After a few months of getting to know each other—plus the solidarity born of disasters in our respective countries (Hurricane Katrina in the US, and the Amman bombing here in Jordan) and more mundane struggles like the theft of my wallet and phone—relations with the Haddads have picked up significantly in the latter part of my stay here. Particularly with Father Nabil and his wife (who I've called "Mama" since day one as instructed), I've gained a respectable reputation for my studiousness and dedication to Arabic. "Georgetown, shaaaatir..." has become a familiar refrain in the house. It certainly didn't hurt my stock when the other American who was living here, Hayden, spoiled his relations with the family so thoroughly that he finally moved out last month.

I've also grown closer with Deeb and Laith, my host brothers. On weekends, we sometimes go out on the town, to fancy hangouts in Abdali, to the fun-loving Danes' apartment, or to fellow American friends' houses, like for our Halloween party. More often we go up the street to a local cafĂ©, where they chain-smoke and I sip coffee as we play backgammon—a surprisingly complex game that I'm slowly learning to play. We've developed lots of inside jokes between us, and have plenty of fun mocking each other's faults. My laughable attempts at growing facial hair—an indisputable sign of masculinity here in Jordan—are one of their favorite targets.

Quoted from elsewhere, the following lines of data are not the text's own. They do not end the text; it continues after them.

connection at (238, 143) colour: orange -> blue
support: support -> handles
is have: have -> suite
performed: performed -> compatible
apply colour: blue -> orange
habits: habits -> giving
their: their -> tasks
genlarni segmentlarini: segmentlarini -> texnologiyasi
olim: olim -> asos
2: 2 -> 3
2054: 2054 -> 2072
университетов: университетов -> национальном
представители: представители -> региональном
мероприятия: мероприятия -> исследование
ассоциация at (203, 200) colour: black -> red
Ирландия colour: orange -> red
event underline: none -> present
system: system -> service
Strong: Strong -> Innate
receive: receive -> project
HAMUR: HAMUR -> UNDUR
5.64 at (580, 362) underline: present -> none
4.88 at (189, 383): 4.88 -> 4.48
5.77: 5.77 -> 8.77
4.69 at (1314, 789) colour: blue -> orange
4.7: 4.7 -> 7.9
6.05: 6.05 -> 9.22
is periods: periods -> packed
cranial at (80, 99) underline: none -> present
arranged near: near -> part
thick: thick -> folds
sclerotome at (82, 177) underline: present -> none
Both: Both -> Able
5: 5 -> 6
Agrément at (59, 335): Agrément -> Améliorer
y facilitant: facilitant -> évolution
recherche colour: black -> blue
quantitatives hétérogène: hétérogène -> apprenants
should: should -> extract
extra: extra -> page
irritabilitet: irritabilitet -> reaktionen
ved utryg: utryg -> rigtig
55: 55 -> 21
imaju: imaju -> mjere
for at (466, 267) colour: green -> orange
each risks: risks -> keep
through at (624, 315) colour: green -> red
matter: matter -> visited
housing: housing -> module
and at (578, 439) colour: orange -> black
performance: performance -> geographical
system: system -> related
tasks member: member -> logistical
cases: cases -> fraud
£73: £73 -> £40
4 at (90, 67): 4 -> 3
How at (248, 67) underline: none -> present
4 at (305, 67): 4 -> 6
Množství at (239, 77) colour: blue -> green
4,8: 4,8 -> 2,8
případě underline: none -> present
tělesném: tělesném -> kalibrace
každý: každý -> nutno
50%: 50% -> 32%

My freedom of movement has unfortunately been more limited since the bombing last month. Our program leadership had strict rules to begin with, but now much of the city has become off limits: any Western-style restaurants, malls, hotels, etc. are no-go zones, as is the city center. At this point there's not much point in even going out anymore, since so few places remain.

* * *
Laith, myself, and Deeb—the three amigos
With my semester here coming to an end this week, I'm saying my goodbyes at the university and preparing to head to Lebanon for Christmas, to see Julian, my Australian friend from Damascus. It will be a fun cap to these seven months in the Middle East before I head back to the grand old U.S. of A.

But first, decorating the Christmas tree with the Haddads!
With older brother Deeb, and the Christmas tree, and (of course) the King.